PROBLEM TO WORK ON: A faithful copy of every record is needed here. Images must not appear in it.

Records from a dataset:

━━━━━━━━━━━━━━━━

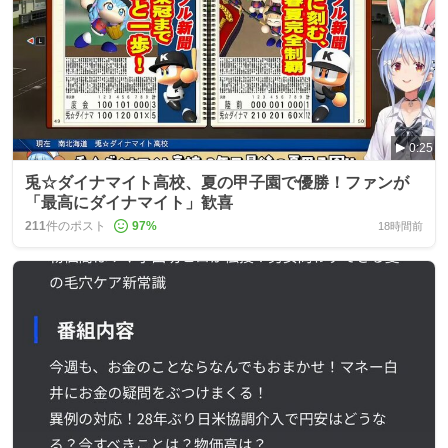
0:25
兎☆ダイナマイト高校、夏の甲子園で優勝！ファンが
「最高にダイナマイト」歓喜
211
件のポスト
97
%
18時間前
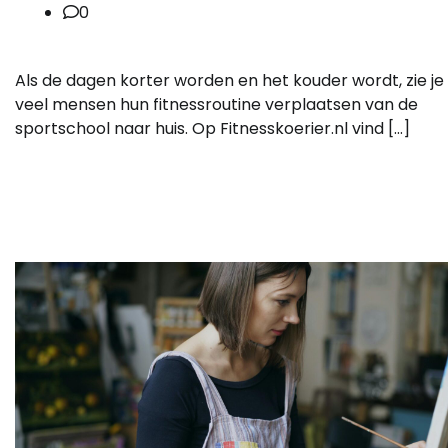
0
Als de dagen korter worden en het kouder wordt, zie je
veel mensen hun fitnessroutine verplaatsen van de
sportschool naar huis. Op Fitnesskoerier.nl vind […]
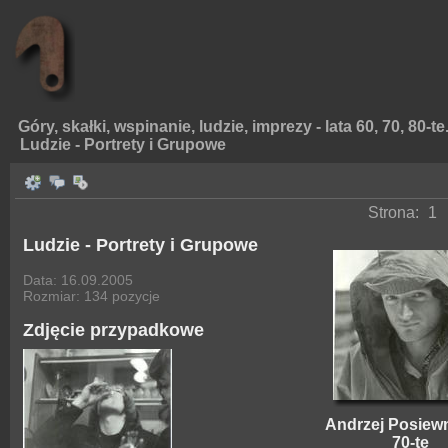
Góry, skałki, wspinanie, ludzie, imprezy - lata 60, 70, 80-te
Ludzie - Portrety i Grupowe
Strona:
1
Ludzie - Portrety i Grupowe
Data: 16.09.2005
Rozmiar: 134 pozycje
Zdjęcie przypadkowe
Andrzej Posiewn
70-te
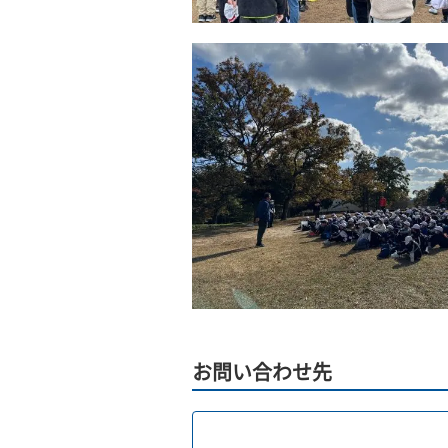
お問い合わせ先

━━━━━━━━━━━━━━━━

RESPONSE TO THIS TASK:
0:25
兎☆ダイナマイト高校、夏の甲子園で優勝！ファンが
「最高にダイナマイト」歓喜
211
件のポスト
97
%
18時間前
0
Als de dagen korter worden en het kouder wordt, zie je
veel mensen hun fitnessroutine verplaatsen van de
sportschool naar huis. Op Fitnesskoerier.nl vind […]
Góry, skałki, wspinanie, ludzie, imprezy - lata 60, 70, 80-te
Ludzie - Portrety i Grupowe
Strona:
1
Ludzie - Portrety i Grupowe
Data: 16.09.2005
Rozmiar: 134 pozycje
Zdjęcie przypadkowe
Andrzej Posiewn
70-te
お問い合わせ先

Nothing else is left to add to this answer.